O negativo, garante – e todos os especialistas consultados concordam – é que os militares não têm formação específica para esse tipo de tarefa nem para interagir com a população civil com a qual inevitavelmente devem interagir.
“Temos batalhões que estão muito próximos de municípios que normalmente são abandonados pelo Estado, e onde a possibilidade de violações dos direitos humanos é muito grande. Já aconteceu na Colômbia, no México, nas favelas do Brasil etc”, resume a colombiana Miranda Aguirre.

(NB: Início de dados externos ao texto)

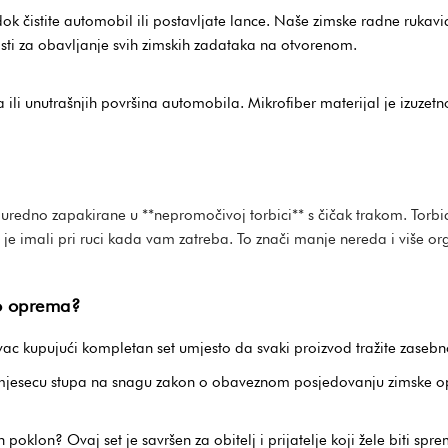
ok čistite automobil ili postavljate lance. Naše zimske radne rukavi
ti za obavljanje svih zimskih zadataka na otvorenom.
 ili unutrašnjih površina automobila. Mikrofiber materijal je izuzetno
redno zapakirane u **nepromočivoj torbici** s čičak trakom. Torbi
je imali pri ruci kada vam zatreba. To znači manje nereda i više or
to oprema?
vac kupujući kompletan set umjesto da svaki proizvod tražite zasebn
mjesecu stupa na snagu zakon o obaveznom posjedovanju zimske opr
n poklon? Ovaj set je savršen za obitelj i prijatelje koji žele biti sp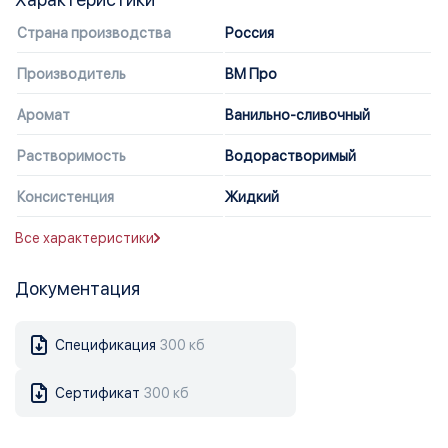
Страна производства
Россия
Производитель
ВМ Про
Аромат
Ванильно-сливочный
Растворимость
Водорастворимый
Консистенция
Жидкий
Все характеристики
Документация
Спецификация
300 кб
Сертификат
300 кб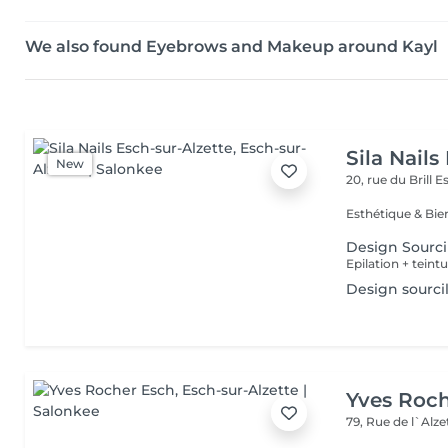
We also found Eyebrows and Makeup around Kayl
Sila Nails
New
20, rue du Brill
Es
Design Sourci
Epilation + teint
Design sourci
Yves Roc
79, Rue de l`Alz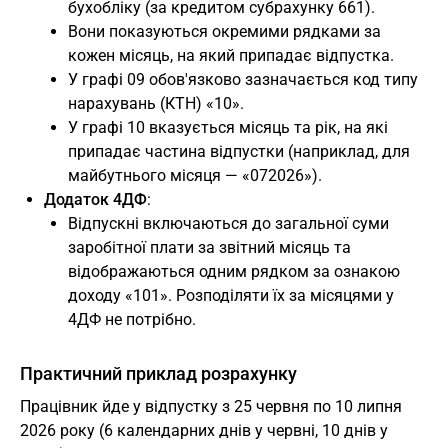
бухобліку (за кредитом субрахунку 661).
Вони показуються окремими рядками за
кожен місяць, на який припадає відпустка.
У графі 09 обов'язково зазначається код типу
нарахувань (КТН) «10».
У графі 10 вказується місяць та рік, на які
припадає частина відпустки (наприклад, для
майбутнього місяця — «072026»).
Додаток 4ДФ
:
Відпускні включаються до загальної суми
заробітної плати за звітний місяць та
відображаються одним рядком за ознакою
доходу «101». Розподіляти їх за місяцями у
4ДФ не потрібно.
Практичний приклад розрахунку
Працівник йде у відпустку з 25 червня по 10 липня
2026 року (6 календарних днів у червні, 10 днів у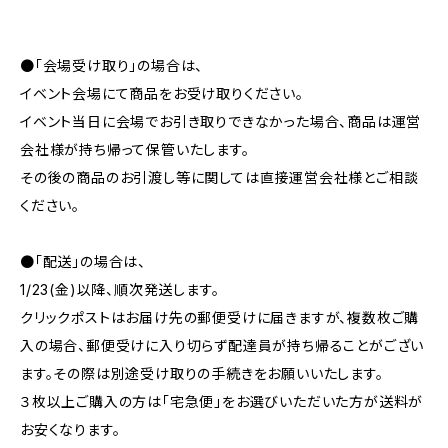
●「会場受け取り」の場合は、
イベント会場にて商品をお受け取りください。
イベント当日に会場でお引き取りできなかった場合、商品は運営
会社様が持ち帰って保管いたします。
その後の商品のお引渡し等に関しては直接運営会社様とご相談
ください。
●「配送」の場合は、
1/23(金)以降、順次発送します。
クリックポストはお届け先の郵便受けに届きますが、複数枚ご購
入の場合、郵便受けに入り切らず配達員が持ち帰ることがござい
ます。その際は別途受け取りの手続きをお願いいたします。
３枚以上ご購入の方は「宅急便」をお選びいただいた方が送料が
お安くなります。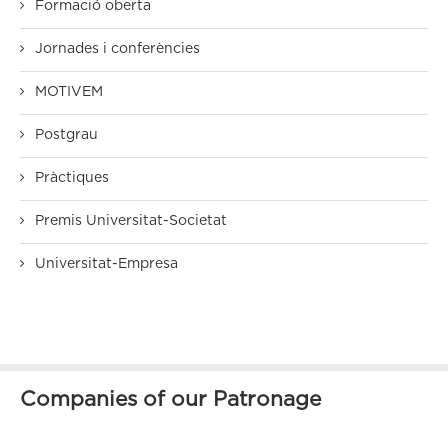
Formació oberta
Jornades i conferències
MOTIVEM
Postgrau
Pràctiques
Premis Universitat-Societat
Universitat-Empresa
Companies of our Patronage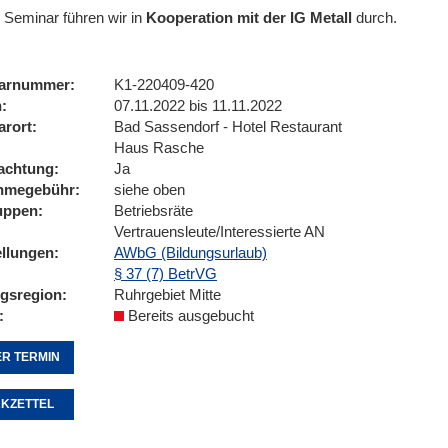
 Seminar führen wir
in
Kooperation mit der IG Metall
durch.
arnummer
K1-220409-420
n
07.11.2022 bis 11.11.2022
arort
Bad Sassendorf - Hotel Restaurant
Haus Rasche
achtung
Ja
ahmegebühr
siehe oben
uppen
Betriebsräte
Vertrauensleute/Interessierte AN
ellungen
AWbG (Bildungsurlaub)
§ 37 (7) BetrVG
ngsregion
Ruhrgebiet Mitte
Bereits ausgebucht
R TERMIN
KZETTEL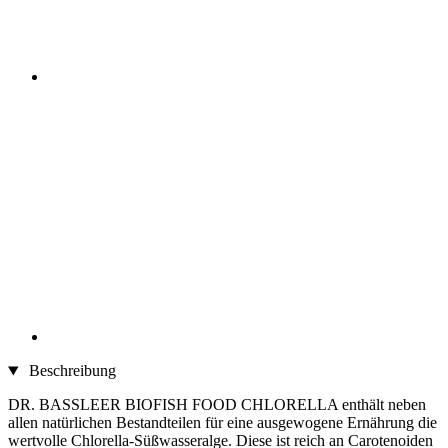
Beschreibung
DR. BASSLEER BIOFISH FOOD CHLORELLA enthält neben
allen natürlichen Bestandteilen für eine ausgewogene Ernährung die
wertvolle Chlorella-Süßwasseralge. Diese ist reich an Carotenoiden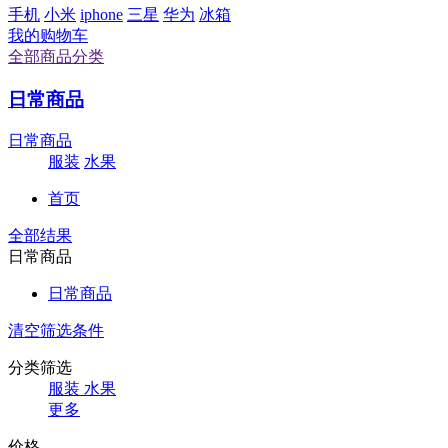
手机
小米
iphone
三星
华为
冰箱
我的购物车
全部商品分类
日常商品
日常商品
服装
水果
首页
全部结果
日常商品
日常商品
清空筛选条件
分类筛选
服装
水果
更多
价格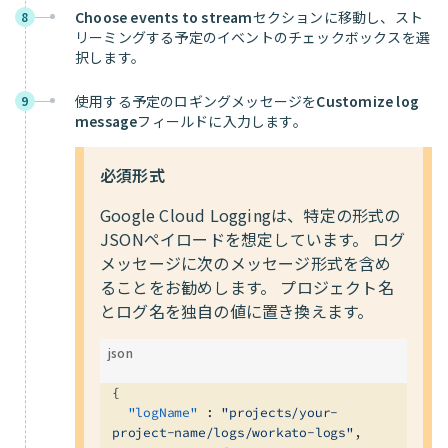
Choose events to stream
セクションに移動し、スト
8
リーミングする予定のイベントのチェックボックスを選
択します。
使用する予定のロギングメッセージを
Customize log
9
message
フィールドに入力します。
必須形式
Google Cloud Loggingは、特定の形式の
JSONペイロードを想定しています。 ログ
メッセージに次のメッセージ形式を含め
ることをお勧めします。 プロジェクト名
とログ名を独自の値に置き換えます。
json
{
  "logName"
 : 
"projects/your-
project-name/logs/workato-logs"
,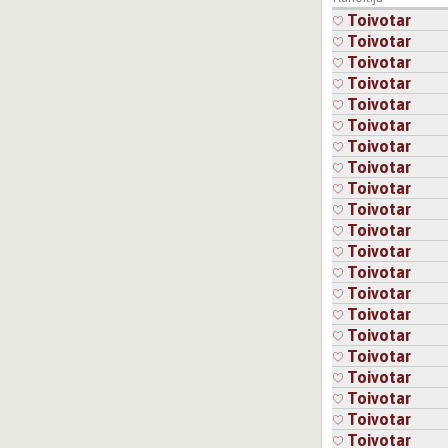
Toivotar
Toivotar
Toivotar
Toivotar
Toivotar
Toivotar
Toivotar
Toivotar
Toivotar
Toivotar
Toivotar
Toivotar
Toivotar
Toivotar
Toivotar
Toivotar
Toivotar
Toivotar
Toivotar
Toivotar
Toivotar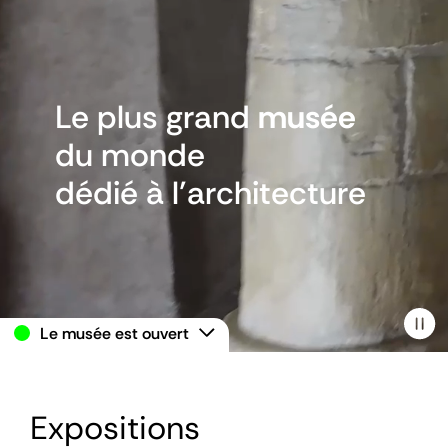
Le plus grand
musée
du monde
dédié à
l’architecture
Le musée est ouvert
Paus
Expositions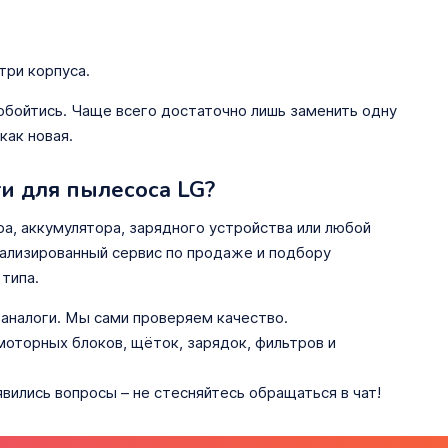
три корпуса.
обойтись. Чаще всего достаточно лишь заменить одну
как новая.
и для пылесоса LG?
ра, аккумулятора, зарядного устройства или любой
ециализированный сервис по продаже и подбору
типа.
 аналоги. Мы сами проверяем качество.
 моторных блоков, щёток, зарядок, фильтров и
явились вопросы – не стесняйтесь обращаться в чат!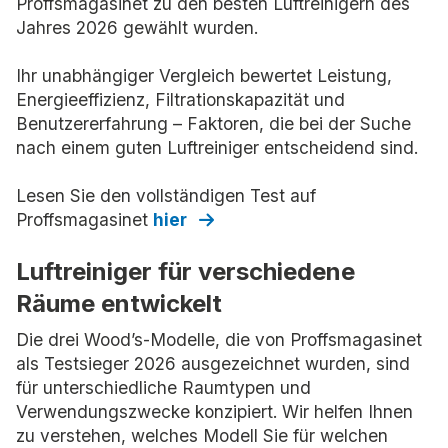
Proffsmagasinet zu den besten Luftreinigern des
Jahres 2026 gewählt wurden.
Ihr unabhängiger Vergleich bewertet Leistung,
Energieeffizienz, Filtrationskapazität und
Benutzererfahrung – Faktoren, die bei der Suche
nach einem guten Luftreiniger entscheidend sind.
Lesen Sie den vollständigen Test auf
Proffsmagasinet
hier
Luftreiniger für verschiedene
Räume entwickelt
Die drei Wood’s-Modelle, die von Proffsmagasinet
als Testsieger 2026 ausgezeichnet wurden, sind
für unterschiedliche Raumtypen und
Verwendungszwecke konzipiert. Wir helfen Ihnen
zu verstehen, welches Modell Sie für welchen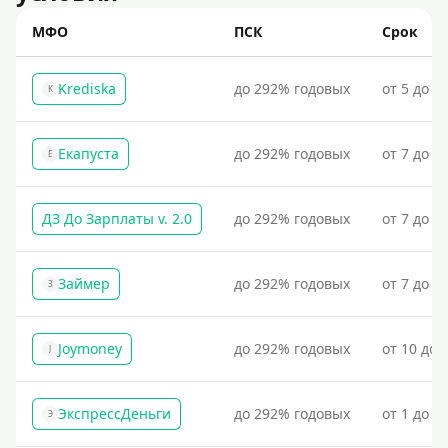
МФО
ПСК
Срок
Krediska
до 292% годовых
от 5 до 3
K
Екапуста
до 292% годовых
от 7 до 2
Е
ДЗ До Зарплаты v. 2.0
до 292% годовых
от 7 до 3
Займер
до 292% годовых
от 7 до 1
З
Joymoney
до 292% годовых
от 10 до 
J
ЭкспрессДеньги
до 292% годовых
от 1 до 1
Э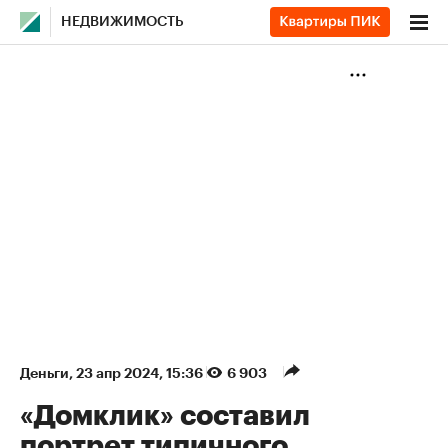
НЕДВИЖИМОСТЬ
Деньги
⁠,
23 апр 2024, 15:36
6 903
«Домклик» составил
портрет типичного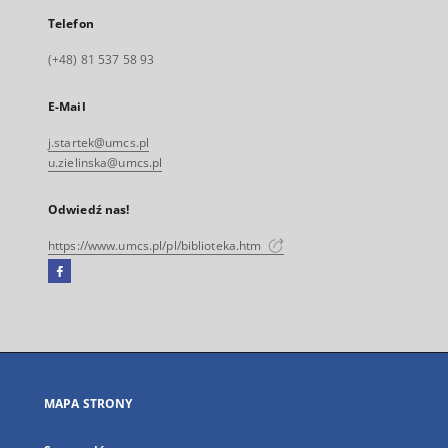
Telefon
(+48) 81 537 58 93
E-Mail
j.startek@umcs.pl
u.zielinska@umcs.pl
Odwiedź nas!
https://www.umcs.pl/pl/biblioteka.htm
Facebook
Link
zewnętrzny,
otworzy
się
w
nowej
MAPA STRONY
karcie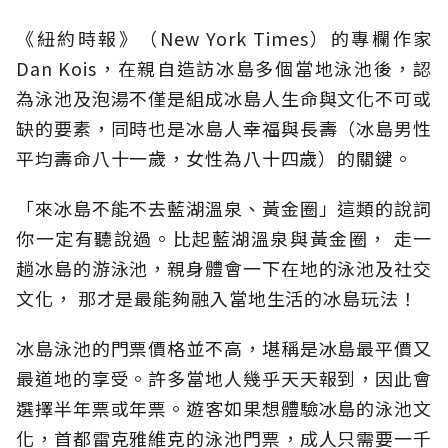
《紐約時報》（New York Times）的專欄作家
Dan Kois，在親自造訪冰島多個當地泳池後，認
為泳池及泡湯不僅是組成冰島人生命與文化不可或
缺的要素，同時也是冰島人幸福與長壽（冰島男性
平均壽命八十一歲，女性為八十四歲）的關鍵。
「來冰島不能不去藍湖溫泉、黃金圈」這類的說詞
你一定有聽說過。比起藍湖溫泉與黃金圈， 走一
趟冰島的游泳池，親身體會一下在地的泳池及社交
文化， 那才是最能夠融入當地生活的冰島玩法！
冰島泳池的門票價格並不高，堪稱是冰島最平價又
最道地的享受。許多當地人幾乎天天報到，因此會
選擇半年票或年票。遊客如果想體驗冰島的泳池文
化，首都雷克雅維克的泳池門票，成人只需要一千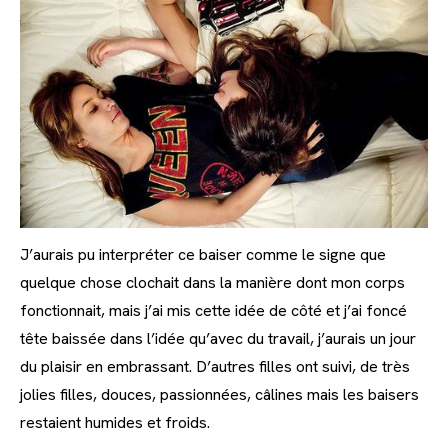
J’aurais pu interpréter ce baiser comme le signe que
quelque chose clochait dans la manière dont mon corps
fonctionnait, mais j’ai mis cette idée de côté et j’ai foncé
tête baissée dans l’idée qu’avec du travail, j’aurais un jour
du plaisir en embrassant. D’autres filles ont suivi, de très
jolies filles, douces, passionnées, câlines mais les baisers
restaient humides et froids.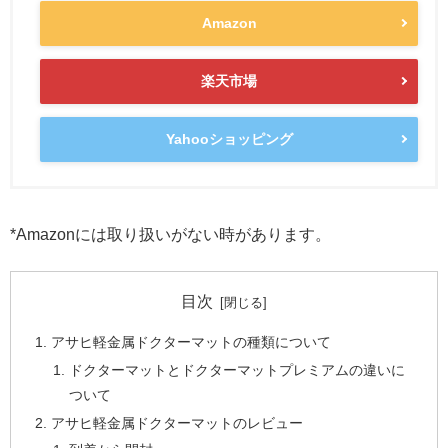
Amazon
楽天市場
Yahooショッピング
*Amazonには取り扱いがない時があります。
目次
アサヒ軽金属ドクターマットの種類について
ドクターマットとドクターマットプレミアムの違いに
ついて
アサヒ軽金属ドクターマットのレビュー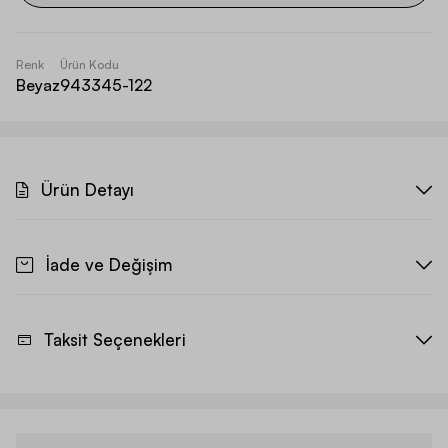
Renk
Ürün Kodu
Beyaz
943345-122
Ürün Detayı
İade ve Değişim
Taksit Seçenekleri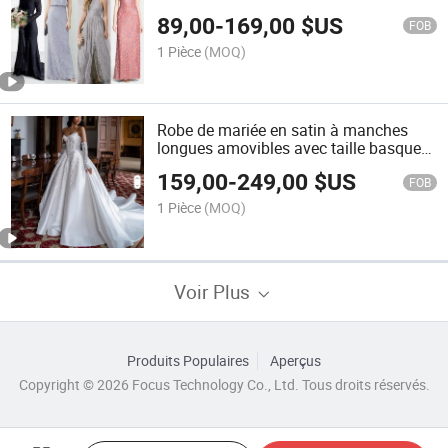
de bal M234
89,00
-
169,00
$US
FOB
1 Pièce
(MOQ)
Robe de mariée en satin à manches
longues amovibles avec taille basque
Bh45
159,00
-
249,00
$US
FOB
1 Pièce
(MOQ)
Voir Plus
Produits Populaires
Aperçus
Copyright © 2026 Focus Technology Co., Ltd. Tous droits réservés.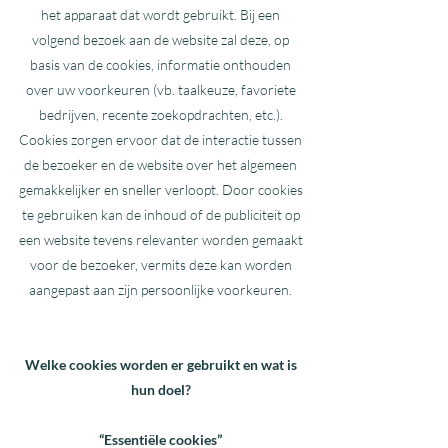
het apparaat dat wordt gebruikt. Bij een
volgend bezoek aan de website zal deze, op
basis van de cookies, informatie onthouden
over uw voorkeuren (vb. taalkeuze, favoriete
bedrijven, recente zoekopdrachten, etc.).
Cookies zorgen ervoor dat de interactie tussen
de bezoeker en de website over het algemeen
gemakkelijker en sneller verloopt. Door cookies
te gebruiken kan de inhoud of de publiciteit op
een website tevens relevanter worden gemaakt
voor de bezoeker, vermits deze kan worden
aangepast aan zijn persoonlijke voorkeuren.
Welke cookies worden er gebruikt en wat is
hun doel?
“Essentiële cookies”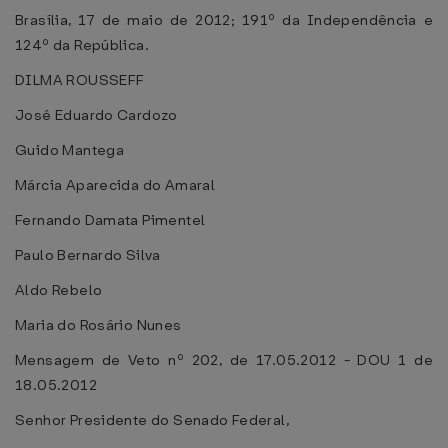
Brasília, 17 de maio de 2012; 191º da Independência e
124º da República.
DILMA ROUSSEFF
José Eduardo Cardozo
Guido Mantega
Márcia Aparecida do Amaral
Fernando Damata Pimentel
Paulo Bernardo Silva
Aldo Rebelo
Maria do Rosário Nunes
Mensagem de Veto nº 202, de 17.05.2012 - DOU 1 de
18.05.2012
Senhor Presidente do Senado Federal,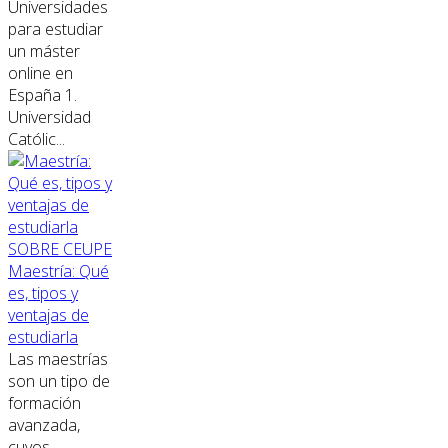
Universidades
para estudiar
un máster
online en
España 1.
Universidad
Católic...
SOBRE CEUPE
Maestría: Qué
es, tipos y
ventajas de
estudiarla
Las maestrías
son un tipo de
formación
avanzada,
cuyos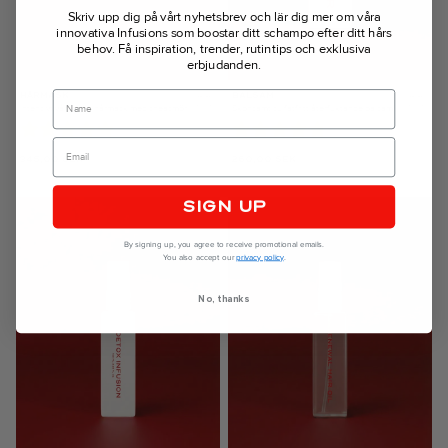
Skriv upp dig på vårt nyhetsbrev och lär dig mer om våra
innovativa Infusions som boostar ditt schampo efter ditt hårs
behov.
Få inspiration, trender, rutintips och exklusiva
erbjudanden.
Name
HÅRMASK
BALSAM
Intensivt vårdande hårmask med sheasmör
Skonsamt sulfatfritt återfuktande balsam
345,00
SEK
260,00
SEK
SIGN UP
By signing up, you agree to receive promotional emails.
You also accept our
privacy policy
.
No, thanks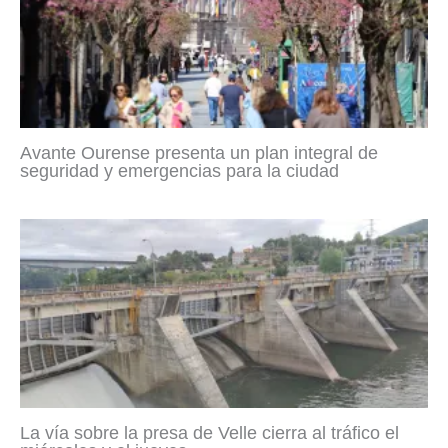
Avante Ourense presenta un plan integral de
seguridad y emergencias para la ciudad
La vía sobre la presa de Velle cierra al tráfico el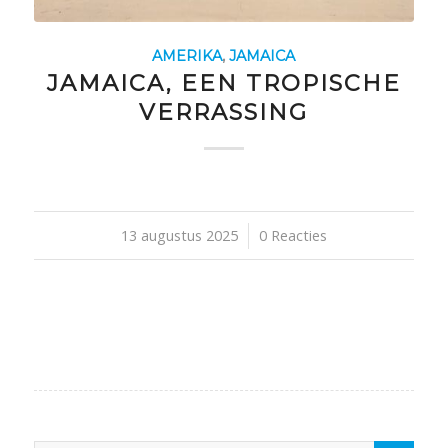
AMERIKA
,
JAMAICA
JAMAICA, EEN TROPISCHE
VERRASSING
13 augustus 2025
/
0 Reacties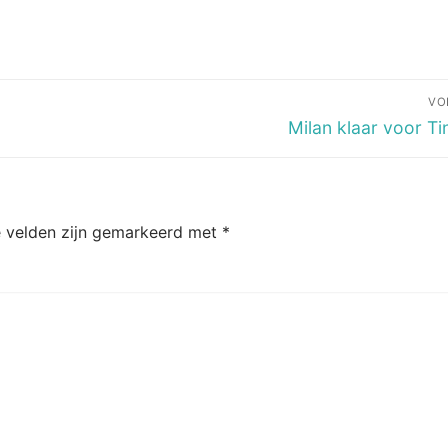
VO
Volgend
Milan klaar voor Tin
bericht:
e velden zijn gemarkeerd met
*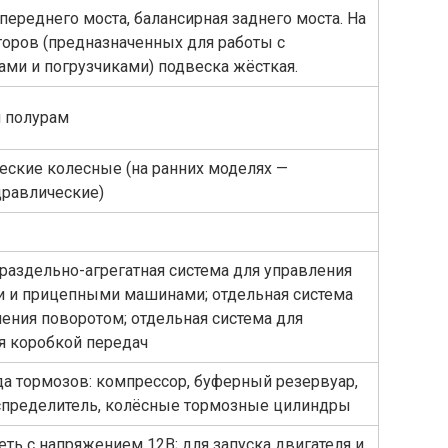
переднего моста, балансирная заднего моста. На
торов (предназначенных для работы с
ами и погрузчиками) подвеска жёсткая.
 полурам
еские колесные (на ранних моделях —
равлические)
раздельно-агрегатная система для управления
 и прицепными машинами; отдельная система
ения поворотом; отдельная система для
я коробкой передач
да тормозов: компрессор, буферный резервуар,
пределитель, колёсные тормозные цилиндры
еть с напряжением 12В; для запуска двигателя и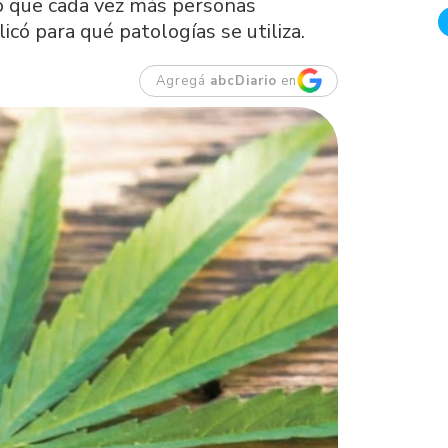
ó que cada vez más personas
có para qué patologías se utiliza.
Agregá
abcDiario
en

“Esse é o dilema de como equilibrar a ameaça que a polícia não consegue enfrentar sozinha, juntamente com a protecção dos direitos da população civil que está no fogo cruzado entre o crime organizado e a força mais letal de um Estado, como é uma força militar. Isso tem sido um grande problema”, acrescenta.
Perspectiva de futuro
Jiménez Sandoval, da WOLA, diz que “a militarização da segurança cidadã e as respostas improvisadas que não parecem atender aos critérios básicos de razoabilidade, necessidade e proporcionalidade no uso da força nunca são a estratégia mais adequada para combater a violência na sociedade”, diz, afirmando que isso já pode ser exemplificado por experiências de países como México e Colômbia.
Os especialistas apontam também para outro efeito indesejável da militarização da segurança, que é o fato de os próprios traficantes de droga também estarem, de certa forma, se militarizando. Assim, nos últimos anos, aumentou o uso de minas terrestres, drones ou aeronaves.
“O tráfico de drogas tem a capacidade de se armar ainda mais forte que o Exército”, alerta Saucedo.
Raúl Benítez Manaut, pesquisador da Universidade Nacional Autônoma do México (UNAM) e presidente do Coletivo de Análise de Segurança com Democracia (CASEDE), associa essa militarização dos criminosos ao enfraquecimento do comando civil e da política.
“Em um país normal, a democracia vem acompanhada de polícia civil. Onde há muito crime, os militares assumem o controle e isso enfraquece a democracia. E o risco é que não tenha reversão, o que é muito difícil”, diz à BBC Mundo.
A verdade é que, olhando para o futuro, não parece que essa tendência vai diminuir na América Latina, a julgar pelas declarações de governos como o da Colômbia ou do México, cujo presidente depositou a sua máxima confiança no Exército para levar a cabo diferentes tarefas e que também enfrenta pressão do seu vizinho, os Estados Unidos, para fazer mais pela luta contra as drogas.
“Essa estratégia (dos militares contra o tráfico de droga) está bastante implementada, por isso esperaria mais formação e mais armas para esse tipo de atividades. Isso não vai desaparecer, se é que não vai aumentar”, conclui Dudley, do Insight Crime.